Gragnolati, whose health system operates seven hospitals and serves 11 counties in New Jersey, said the use of ventilators is one area where care has changed. Early on, patients who were transferred to the intensive care unit with severe respiratory challenges from Covid-19 often were "immediately" put on ventilators, he said. 

"We realized that while that worked in many of the diseases and surgeries and things that we do, in this particular instance it wasn't working as well," he said. 

Doctors and nurses came to find that proning patients — putting them on their stomachs — was beneficial, Gragnolati said, as was using "high concentration of oxygen" through CPAP and BiPAP machines, which typically are used by patients with sleep apnea. 

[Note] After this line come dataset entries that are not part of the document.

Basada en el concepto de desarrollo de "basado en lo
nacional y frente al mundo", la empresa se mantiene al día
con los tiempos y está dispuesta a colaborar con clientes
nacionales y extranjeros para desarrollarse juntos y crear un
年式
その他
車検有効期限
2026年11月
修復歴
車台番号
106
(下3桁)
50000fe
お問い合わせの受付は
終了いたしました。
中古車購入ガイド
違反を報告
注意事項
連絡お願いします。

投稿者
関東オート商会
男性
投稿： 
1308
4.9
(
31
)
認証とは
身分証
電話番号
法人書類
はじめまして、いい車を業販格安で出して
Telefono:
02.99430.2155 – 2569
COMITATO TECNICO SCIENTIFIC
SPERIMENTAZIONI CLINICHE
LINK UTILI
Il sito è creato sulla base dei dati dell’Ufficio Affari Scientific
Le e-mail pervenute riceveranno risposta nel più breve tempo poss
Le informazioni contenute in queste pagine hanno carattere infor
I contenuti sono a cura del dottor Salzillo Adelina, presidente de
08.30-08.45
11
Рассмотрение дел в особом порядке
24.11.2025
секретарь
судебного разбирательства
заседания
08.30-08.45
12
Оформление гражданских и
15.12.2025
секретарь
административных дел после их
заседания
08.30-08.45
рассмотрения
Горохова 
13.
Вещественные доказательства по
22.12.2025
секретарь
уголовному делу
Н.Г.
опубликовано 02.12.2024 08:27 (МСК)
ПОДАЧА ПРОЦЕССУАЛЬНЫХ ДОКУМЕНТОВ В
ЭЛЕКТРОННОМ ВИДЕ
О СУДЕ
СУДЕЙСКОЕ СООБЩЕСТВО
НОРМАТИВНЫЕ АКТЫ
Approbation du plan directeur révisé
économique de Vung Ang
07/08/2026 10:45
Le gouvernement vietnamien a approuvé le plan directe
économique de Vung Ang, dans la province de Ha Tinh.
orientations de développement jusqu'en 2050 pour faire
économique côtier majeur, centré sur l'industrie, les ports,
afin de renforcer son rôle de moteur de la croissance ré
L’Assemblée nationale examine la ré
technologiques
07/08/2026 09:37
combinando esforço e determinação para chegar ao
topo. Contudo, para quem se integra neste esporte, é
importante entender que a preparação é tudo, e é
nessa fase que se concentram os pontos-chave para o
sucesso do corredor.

As a result, complications related to long-term ventilator use have "really changed and that's driven down dramatically both the mortality but also the length of stay in our ICUs," said Gragnolati, who is also past chairman of the American Hospital Association's board of trustees

A second lesson deals with the use of drugs such as Gilead Sciences' antiviral remdesivir, according to Gragnolati. Although the company says more research on remdesivir needs to be done, an initial study showed it can reduce the risk of death for severely sick coronavirus patients. 

"Initially, we were using it once patients were on ventilators. Now we're using it a little earlier in the process and that has had some very positive results," Gragnolati said. "We continue to learn, and we continue to share those ideas and that really has made a big, big difference." 

Gragnolati's comments follow weeks of growing Covid-19 cases and hospitalizations in the U.S., after the initial surge of the virus hit Northeast states such as New York and New Jersey particularly hard.

Deaths in certain parts of the country such as Texas and California also have seen upticks. But experts say the increased understanding of how to treat Covid-19 like those Gragnolati mentioned, combined with more younger people becoming infected, may help prevent death rates from returning to levels from March and April. 

There are nearly 3.9 million confirmed cases of Covid-19 in the U.S., according to Johns Hopkins University. More than 141,000 people have died.